Indexing and subsetting dataframes
Dataframes are also subsetted or indexed with square brackets, expect we must specify rows then columns[row,column]
:
surveys[1, 1] # first element in the first column of the data frame (as a vector)
surveys[1, 6] # first element in the 6th column (as a vector)
surveys[, 1] # first column in the data frame (as a vector)
surveys[1] # first column in the data frame (as a data.frame)
surveys[1:3, 7] # first three elements in the 7th column (as a vector)
surveys[3, ] # the 3rd element for all columns (as a data.frame)
head_surveys <- surveys[1:6, ] # equivalent to head(surveys)
Use the -
sign to exclude certain sections:
surveys[,-1] # The whole data frame, except the first column
surveys[-c(7:34786),] # Equivalent to head(surveys)
Subsetting columns by name
Columns can be selected by name using the these operators:
surveys["species_id"] # Result is a data.frame
surveys[, "species_id"] # Result is a vector
surveys[["species_id"]] # Result is a vector
surveys$species_id # Result is a vector
Challenge Exercise
How many Neotoma albigula were collected in 1990?
Factors
Factors are used for storing categorical data, which are separated into levels:
sex <- factor(c("male", "female", "female", "male"))
levels(sex)
nlevels(sex)
We can rename the levels in a factor, either individually or all at once:
levels(sex)[1] <- "F" # Change the first element
levels(sex) <- c("F", "M") # Change all factors
Finally, we may want to convert factors to char
or numeric
:
as.character(sex)
f <- factor(c(1990, 1983, 1977, 1998, 1990))

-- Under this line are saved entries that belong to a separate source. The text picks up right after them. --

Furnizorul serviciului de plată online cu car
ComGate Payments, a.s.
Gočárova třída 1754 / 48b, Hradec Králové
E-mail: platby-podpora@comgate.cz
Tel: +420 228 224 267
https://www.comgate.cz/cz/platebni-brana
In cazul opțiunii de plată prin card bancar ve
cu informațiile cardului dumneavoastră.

as.numeric(levels(f))[f] # We want to use the levels in this case
Challenge Exercise
Create a new dataframe, subset_survey
, that only contains records these species_id
: RM, OL, and PP.
How many of each species are in each plot type?
Plots in base R
One of the main reasons to use R is creating graphics
The basic function for generating graphics is plot()
plot(x = surveys$weight, y = surveys$hindfoot_length)
plot(surveys$species_id)
Customizing plots
Plots can be customized by adding arguments to the function:
plot(x = surveys$weight, y = surveys$hindfoot_length,
xlab = 'Weight (g)', ylab = 'Hindfoot length (mm)',
main = "Weight vs. Footlength", col = 'blue')
Challenge Exercise
With the subset_survey
dataframe, use the plot()
function to display the number of each sex
. Be sure all levels are correctly labelled.
Create a similar plot for the number of specimens caught in each year.
Plot Types
The type =
argument in the plot()
can be used to create different types of plots
x <- seq(1,10,1)
y <- 2^x
plot(x, y) # Default is type = 'p'
plot(x, y, type = 'l')
plot(x, y, type = 'b')
plot(x, y, type = 'h')
plot(x, y, type = 'o')
Other types of plots
There are other functions for creating popular graphics
# Histograms
hist(surveys$weight)
# Boxplots
boxplot(surveys$weight ~ surveys$species_id)
Note the syntax for creating a boxplot, this can be read as plot weight
BY species_id
Exercise Challenge
Come up with your own visualization for some aspect of this data. What does your graphic show?